Lesley looked up suddenly. She slid along the seat and lay her head on his shoulder. Driscoll froze for a second and then looked wildly around him as if for guidance as to what to do next and found that every eye that met his seemed to be daring him to brush her away.

Instead, he put his arm around her and drew her closer into him. He had not been this close to another's vulnerability for a long time. He had not been this close to anyone, in any way, for a very long time. It occurred to him that this might be the moment to make some small atonement for that long ago act of treachery.



In the chip shop she leant on the counter as she studied the items on the wall menu. Her face looked pinched and drawn under Vito's unforgiving strip lighting and Driscoll felt that the Fate that he had insulted a few short hours ago was retaliating with a challenge.

"Well, Thomas, are you going to repeat that old wickedness. Are you going to abandon her again?"



They sat on a pavement bench outside one of the New Towns Private Gardens. Lesley looked around, obviously impressed. She smiled.

"How the other half live, eh?"

Driscoll thought that with a smile on her face she looked the very spit of Margaret a quarter of a century ago. If he had been sober he would have thought he was being haunted. Now he just felt that the squirrel had moved from the attic into the pit of his stomach.

"Do you live around here Tommy?"

"Not far but its just a wee place. Don't let your grub get cold now."

She opened up the brown paper parcel licking her lips theatrically. Driscoll enjoyed the moment.What can be more satisfying than feeding the hungry?

She wolfed down the food with a relish bordering on desperation and he wondered how long it had been since she had had a square meal and at the same time he was certain that she had nowhere to lay her head for the night.

After finishing her meal, Lesley sat back with a contented sigh.

"That fill the inner woman, then?" asked Driscoll, trying for the avuncular approach.

Lesley smirked. "Oooo you cheeky sod, whatever did you mean?"

Her new protector blushed and stammered and tried to explain.

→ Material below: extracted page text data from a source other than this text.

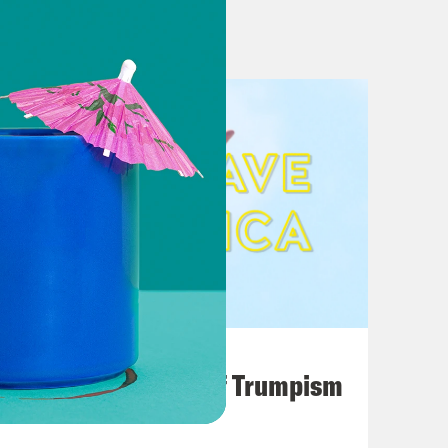
ker Johnson, defeating FISA rule
 F—ing Kennedy’ (4/9)
 MAGA voters (4/10)
 Chances: Elevate Outsider
an’s outline
 investigate RFK’s running mate
ze after VP pick
August 02, 2026
o Trump World
A Unified Theory of Trumpism
ng mate to step down. Here’s how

She dug him playfully in the arm with her elbow.

"I was only joking. You're awfully serious to-night Tommy".

He felt a strange satisfaction at her use of the word "tonight".It implied that they had known many nights together and that she knew what was going on in his head. It was something that used to irk him all those years ago but, right now, it was like a warm fire on a cold night. She had breached the awful solitariness of his thoughts.

"Aye, well. Too cold to sit here all night."

Obediently, silently, she got up, straightened her dress and, meekly putting her arm in his, they walked downhill through the moonlit New Town.

She chattered away about nothing in particular as they went and as she did so one small compartment after another in the embezzler's heart came back to life rejoicing at the retreat of that perpetual silence which had ruled his world for so long.